§ **Listed entries**:
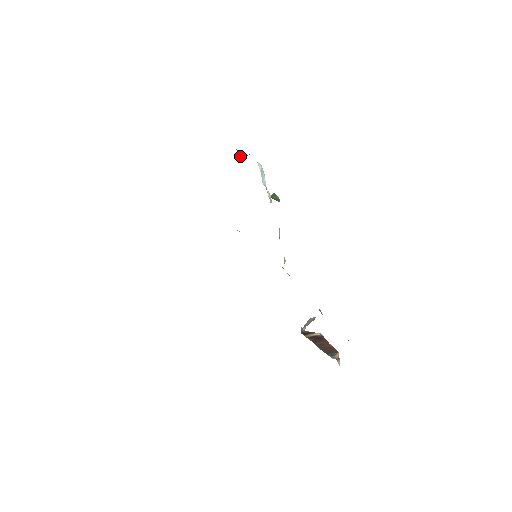
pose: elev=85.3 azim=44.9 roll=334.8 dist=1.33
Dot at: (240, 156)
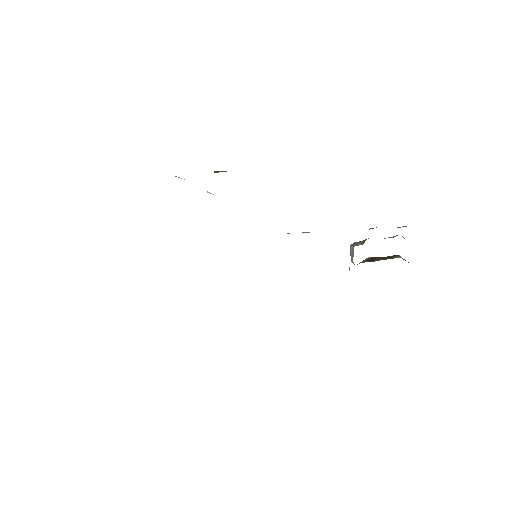
Dot at: occluded
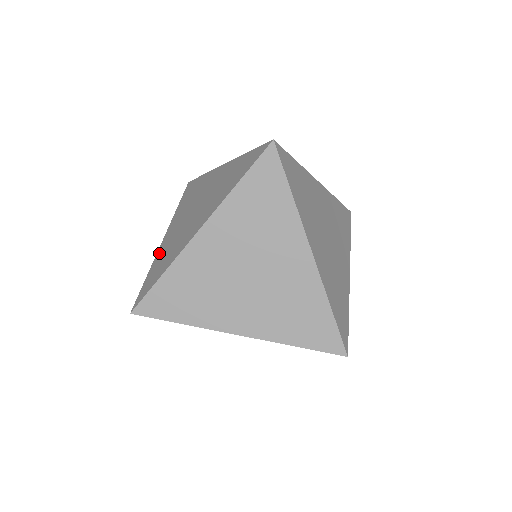
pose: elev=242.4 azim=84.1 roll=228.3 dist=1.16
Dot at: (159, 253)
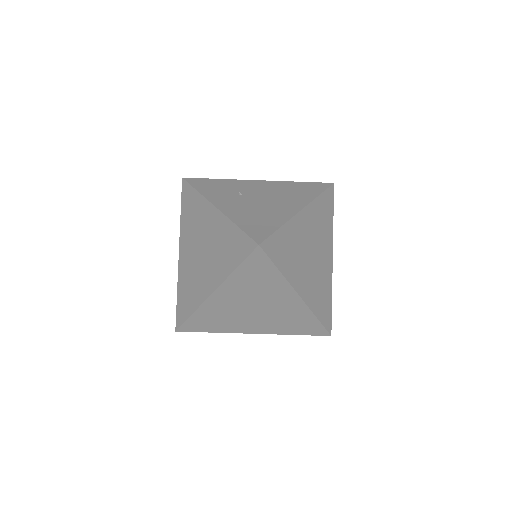
Dot at: (180, 275)
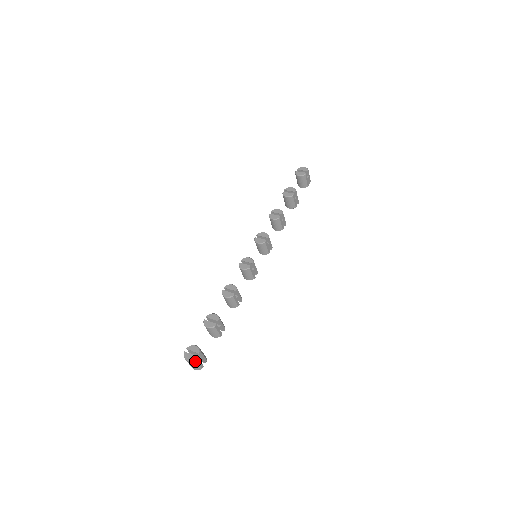
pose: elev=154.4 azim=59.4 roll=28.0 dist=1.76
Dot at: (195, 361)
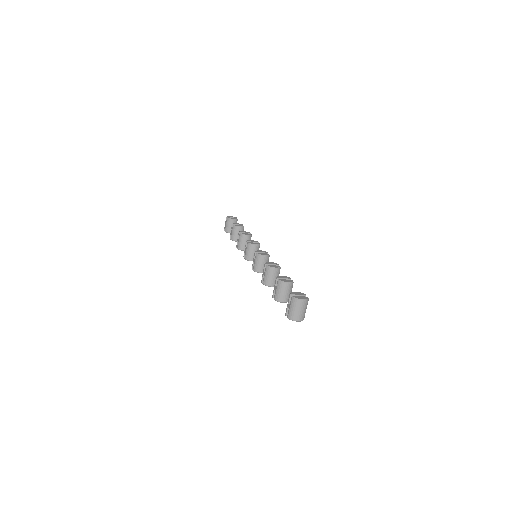
Dot at: (307, 302)
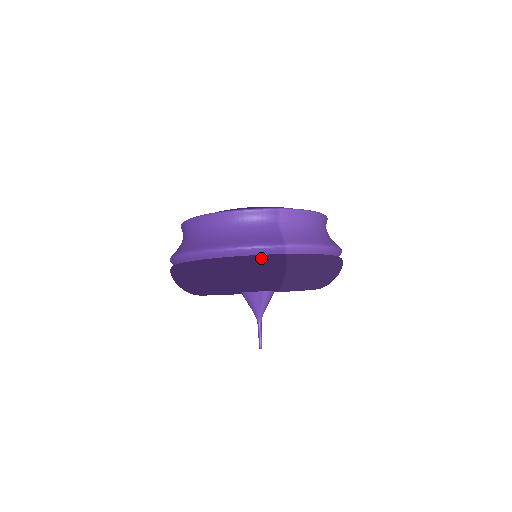
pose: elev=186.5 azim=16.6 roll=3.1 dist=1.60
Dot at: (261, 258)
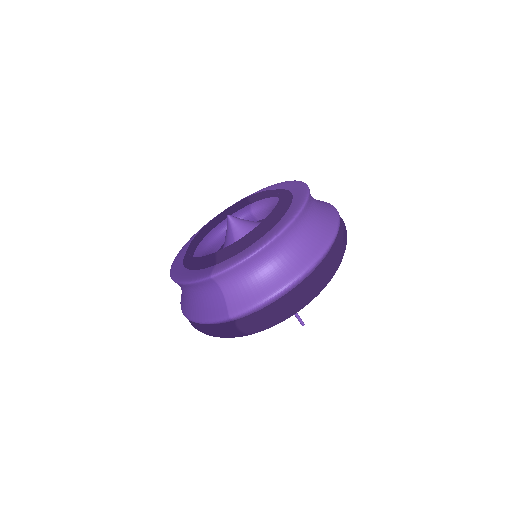
Dot at: (217, 331)
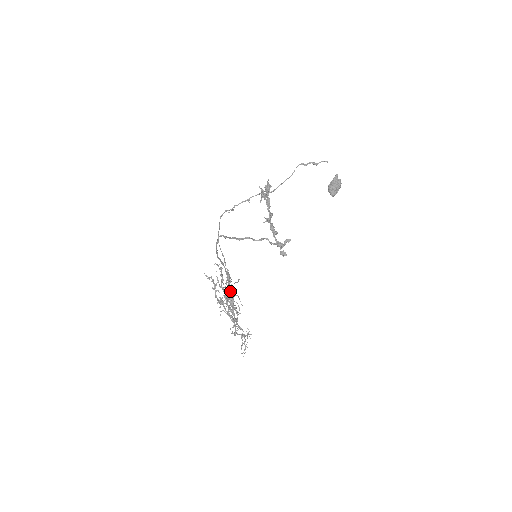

§ **What the task requires**:
Rewrite all of the records above, replacing "pose" with "camera" everywhere and keeping everything else the same. Leave the pictures out.

§ **Solution for this problem**:
camera: elev=85.3 azim=44.9 roll=334.8 dist=1.33
Dot at: (240, 156)
Dot at: occluded
camera: elev=242.4 azim=84.1 roll=228.3 dist=1.16
Dot at: (159, 253)
Dot at: (180, 275)
camera: elev=154.4 azim=59.4 roll=28.0 dist=1.76
Dot at: (195, 361)
Dot at: (307, 302)
camera: elev=186.5 azim=16.6 roll=3.1 dist=1.60
Dot at: (261, 258)
Dot at: (217, 331)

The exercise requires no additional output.